▸ **Requirement A**
Copy, exactly as they appear, the lines of the records in the stretch from the line containing "Page size: 2400x1350." through the end of the records.

▸ **Passage to read**
Monday, June 25, 2012

The Moral of the Story

Gentle reader, when I was very small, I remember being given a book of fairy tales.  I loved that book.  I can remember reading it over and over.  Puss in Boots was my favorite, and Jack the Giant Killer.  The more familiar tales, Little Red Riding Hood and Sleeping Beauty, didn't do much for me. Mainly because, at the time, they were 'girl' stories.
Later, though, when I read the original versions of those stories, I found them a lot more interesting. In the earliest version of Little Red Riding Hood there is no woodsman to rescue Red and Granny.  There's just the wolf, who gobbles up the little girl and goes on his way.
The prince in the original version of Sleeping Beauty does considerably more than kiss the sleeping princess when he stumbles upon her bower.  She still doesn't wake until, months later, she gives birth to twins who draw the cursed spindle out of their mother while nursing at her breasts. 
Those stories, I think, are a lot more interesting than the saccharine sweet pap spoon fed to little children.  They're also a lot more ambiguous, morally, from the versions we know today.
So what am I getting at with this post? I'm getting at 'morality.' 
As writers, should our stories have morals?
I think it depends, entirely, upon the writer.  There are a lot of writers out there who write 'moral stories.'  Their characters lead lives of exemplary goodness or wickedness to illustrate a moral viewpoint.  Some of these stories are very well written, but most come across, in my opinion, as heavy handed and simplistic.
I don't set out to write 'moral' stories, but I think it's very important for your characters to have morals.  Characters need ideals and beliefs to make them three dimensional.  They may embrace the Golden Rule and do unto others as they would want done unto them, or their credo could be more along the lines of 'there's a sucker born every minute.' Their morality doesn't have to be nice or conventional, but I think it does needs to exist.

Saturday, June 23, 2012

Poem: Not a Poet

I am not a poet.
Words fail me.
As I sit here, my thoughts scatter.
Blown to the four winds.
The page remains blank.
White.
Empty.
A void, waiting to be filled.
The act of creation is elusive.
Until, suddenly, like that, it isn’t.
Words flow. 
The white page fills with black letters.
I read what I have written.
I am still not a poet.

Monday, June 18, 2012

Beginnings

Hello, gentle readers!  I hope you've all had a wonderful weekend and found yourselves refreshed and ready for the work week when you climbed out of your beds today.
Since it's the beginning of the week, today I want to talk about beginnings.
Where do stories begin? How do they begin? 
A friend recently admitted that she would like to write, but she was hesitant to take the plunge.
"Why?" I asked.
"Because I wouldn't know where to begin the story," she complained.
To me, the answer seemed obvious.  You start the story where it wants you to start it, with a scene or a word or a line of dialogue.
Call me Ishmael.
It was a bright, cold day in April and the clocks were striking thirteen.
It was the best of times, it was the worst of times....
I am an invisible man.
It was a pleasure to burn.
He - for there could be no doubt of his sex, though the fashion of the time did something to disguise it- was in the act of slicing at the head of a Moor which hung from the rafters.
Once upon a time....
To me, beginnings are easy.  Beginnings are the trollops of the writing process, hitching their skirts up around their hips and flashing the goods at you. They invite you in, promising a good time, and I always accept their invitations.
They found John Epcott on the beach, sprawled in the sand.

▸ **Requirement B**
From the blog posts on writing, copy the stretch from "Words fail me." through "that, it isn’t." word for word.

▸ **Input**
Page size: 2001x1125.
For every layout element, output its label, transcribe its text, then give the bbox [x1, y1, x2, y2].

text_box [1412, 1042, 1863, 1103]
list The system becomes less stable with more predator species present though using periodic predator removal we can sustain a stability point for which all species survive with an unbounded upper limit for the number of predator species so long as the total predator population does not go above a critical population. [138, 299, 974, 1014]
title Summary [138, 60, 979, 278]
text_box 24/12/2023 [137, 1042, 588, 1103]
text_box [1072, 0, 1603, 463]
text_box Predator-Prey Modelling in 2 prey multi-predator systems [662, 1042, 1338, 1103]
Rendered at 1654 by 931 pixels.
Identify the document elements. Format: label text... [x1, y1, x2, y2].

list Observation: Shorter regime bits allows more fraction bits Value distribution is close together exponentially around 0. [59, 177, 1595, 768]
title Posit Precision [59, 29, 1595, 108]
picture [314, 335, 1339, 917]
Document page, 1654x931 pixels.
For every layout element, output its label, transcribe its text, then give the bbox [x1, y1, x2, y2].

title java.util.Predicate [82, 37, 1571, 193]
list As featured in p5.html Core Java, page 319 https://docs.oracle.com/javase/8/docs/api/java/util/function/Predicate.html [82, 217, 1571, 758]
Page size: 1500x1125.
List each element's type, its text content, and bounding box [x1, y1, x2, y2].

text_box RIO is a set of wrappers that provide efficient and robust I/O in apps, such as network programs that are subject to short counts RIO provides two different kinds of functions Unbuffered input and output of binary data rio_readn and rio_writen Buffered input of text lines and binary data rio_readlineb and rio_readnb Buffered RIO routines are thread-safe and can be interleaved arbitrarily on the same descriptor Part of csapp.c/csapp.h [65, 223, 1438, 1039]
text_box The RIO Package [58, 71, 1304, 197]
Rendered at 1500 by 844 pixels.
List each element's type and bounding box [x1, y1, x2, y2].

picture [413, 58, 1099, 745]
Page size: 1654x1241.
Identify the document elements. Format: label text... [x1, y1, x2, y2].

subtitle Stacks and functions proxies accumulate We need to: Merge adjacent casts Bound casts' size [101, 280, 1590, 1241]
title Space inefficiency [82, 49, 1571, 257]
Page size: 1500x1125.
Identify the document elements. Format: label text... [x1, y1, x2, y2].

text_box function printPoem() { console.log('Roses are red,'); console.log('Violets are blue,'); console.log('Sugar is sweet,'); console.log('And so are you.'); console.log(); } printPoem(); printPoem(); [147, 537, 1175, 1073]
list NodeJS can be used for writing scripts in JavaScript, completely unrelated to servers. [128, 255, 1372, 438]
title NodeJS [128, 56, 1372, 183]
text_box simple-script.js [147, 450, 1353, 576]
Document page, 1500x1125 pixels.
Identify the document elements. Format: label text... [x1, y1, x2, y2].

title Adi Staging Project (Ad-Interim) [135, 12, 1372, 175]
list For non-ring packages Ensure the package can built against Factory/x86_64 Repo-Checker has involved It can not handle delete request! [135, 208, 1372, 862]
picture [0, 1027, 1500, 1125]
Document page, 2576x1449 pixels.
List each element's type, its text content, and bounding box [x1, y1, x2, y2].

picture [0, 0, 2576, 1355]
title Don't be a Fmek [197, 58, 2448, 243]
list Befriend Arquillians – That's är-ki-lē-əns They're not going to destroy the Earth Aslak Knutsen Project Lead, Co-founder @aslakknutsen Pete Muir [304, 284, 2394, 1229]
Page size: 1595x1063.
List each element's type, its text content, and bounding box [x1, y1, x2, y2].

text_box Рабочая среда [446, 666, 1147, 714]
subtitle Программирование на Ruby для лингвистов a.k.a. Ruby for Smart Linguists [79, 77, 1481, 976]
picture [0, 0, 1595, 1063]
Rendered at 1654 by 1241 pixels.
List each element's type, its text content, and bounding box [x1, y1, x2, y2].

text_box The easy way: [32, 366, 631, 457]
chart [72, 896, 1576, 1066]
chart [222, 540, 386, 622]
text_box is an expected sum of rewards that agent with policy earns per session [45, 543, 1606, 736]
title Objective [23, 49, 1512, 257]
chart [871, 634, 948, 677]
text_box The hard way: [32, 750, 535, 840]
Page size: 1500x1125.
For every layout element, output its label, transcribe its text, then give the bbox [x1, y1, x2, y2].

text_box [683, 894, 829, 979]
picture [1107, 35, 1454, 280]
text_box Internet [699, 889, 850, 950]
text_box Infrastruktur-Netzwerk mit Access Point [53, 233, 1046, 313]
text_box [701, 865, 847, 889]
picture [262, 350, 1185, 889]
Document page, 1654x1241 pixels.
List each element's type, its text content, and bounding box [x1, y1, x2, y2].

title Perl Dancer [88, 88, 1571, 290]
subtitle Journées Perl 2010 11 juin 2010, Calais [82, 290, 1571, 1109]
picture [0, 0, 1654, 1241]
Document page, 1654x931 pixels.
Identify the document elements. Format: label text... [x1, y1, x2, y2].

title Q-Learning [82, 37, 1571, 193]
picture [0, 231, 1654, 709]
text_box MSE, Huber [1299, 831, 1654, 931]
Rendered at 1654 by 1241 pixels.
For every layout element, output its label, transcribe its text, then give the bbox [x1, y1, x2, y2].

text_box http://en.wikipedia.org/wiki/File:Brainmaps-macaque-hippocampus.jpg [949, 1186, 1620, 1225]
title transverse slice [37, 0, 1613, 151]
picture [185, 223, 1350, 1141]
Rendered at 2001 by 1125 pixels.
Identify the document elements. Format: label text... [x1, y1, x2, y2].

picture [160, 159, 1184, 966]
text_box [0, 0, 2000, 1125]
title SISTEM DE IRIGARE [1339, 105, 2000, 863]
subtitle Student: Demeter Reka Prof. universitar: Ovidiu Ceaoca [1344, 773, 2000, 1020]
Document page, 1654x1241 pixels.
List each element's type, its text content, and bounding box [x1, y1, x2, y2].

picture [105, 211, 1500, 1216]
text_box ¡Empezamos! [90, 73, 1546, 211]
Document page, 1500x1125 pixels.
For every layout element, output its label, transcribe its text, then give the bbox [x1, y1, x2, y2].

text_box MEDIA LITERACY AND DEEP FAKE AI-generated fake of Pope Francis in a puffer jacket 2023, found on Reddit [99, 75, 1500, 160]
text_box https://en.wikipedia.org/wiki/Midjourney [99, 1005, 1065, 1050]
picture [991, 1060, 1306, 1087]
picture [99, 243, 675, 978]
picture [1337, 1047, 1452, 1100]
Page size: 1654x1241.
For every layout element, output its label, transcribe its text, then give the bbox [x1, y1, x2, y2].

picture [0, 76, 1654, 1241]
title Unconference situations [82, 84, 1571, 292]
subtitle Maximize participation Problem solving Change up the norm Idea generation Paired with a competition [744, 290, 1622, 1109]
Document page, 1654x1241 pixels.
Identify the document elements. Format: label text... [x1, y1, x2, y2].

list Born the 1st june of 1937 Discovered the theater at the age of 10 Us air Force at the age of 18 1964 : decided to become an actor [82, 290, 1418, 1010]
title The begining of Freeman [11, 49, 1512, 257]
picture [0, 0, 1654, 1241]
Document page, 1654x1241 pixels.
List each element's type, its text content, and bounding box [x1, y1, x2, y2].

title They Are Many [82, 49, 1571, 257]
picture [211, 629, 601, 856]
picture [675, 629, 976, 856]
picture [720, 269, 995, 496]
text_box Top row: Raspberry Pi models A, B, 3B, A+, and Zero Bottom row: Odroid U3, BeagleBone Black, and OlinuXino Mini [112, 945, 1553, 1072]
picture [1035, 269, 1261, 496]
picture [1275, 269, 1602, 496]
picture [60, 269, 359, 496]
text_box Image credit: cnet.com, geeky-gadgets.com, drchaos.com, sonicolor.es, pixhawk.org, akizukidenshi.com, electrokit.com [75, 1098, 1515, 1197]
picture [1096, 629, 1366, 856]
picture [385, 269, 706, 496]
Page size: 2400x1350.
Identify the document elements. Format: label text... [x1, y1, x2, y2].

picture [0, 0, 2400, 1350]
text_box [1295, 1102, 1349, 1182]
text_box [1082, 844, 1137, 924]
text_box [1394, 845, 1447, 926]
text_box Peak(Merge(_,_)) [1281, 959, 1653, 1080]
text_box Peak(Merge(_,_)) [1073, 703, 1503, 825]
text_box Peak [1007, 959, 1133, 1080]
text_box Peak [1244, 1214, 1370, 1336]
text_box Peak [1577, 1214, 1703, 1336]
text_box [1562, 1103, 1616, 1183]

▸ **Problem solution A**
Page size: 2400x1350.
Identify the document elements. Format: label text... [x1, y1, x2, y2].

picture [0, 0, 2400, 1350]
text_box [1295, 1102, 1349, 1182]
text_box [1082, 844, 1137, 924]
text_box [1394, 845, 1447, 926]
text_box Peak(Merge(_,_)) [1281, 959, 1653, 1080]
text_box Peak(Merge(_,_)) [1073, 703, 1503, 825]
text_box Peak [1007, 959, 1133, 1080]
text_box Peak [1244, 1214, 1370, 1336]
text_box Peak [1577, 1214, 1703, 1336]
text_box [1562, 1103, 1616, 1183]

▸ **Problem solution B**
Words fail me.
As I sit here, my thoughts scatter.
Blown to the four winds.
The page remains blank.
White.
Empty.
A void, waiting to be filled.
The act of creation is elusive.
Until, suddenly, like that, it isn’t.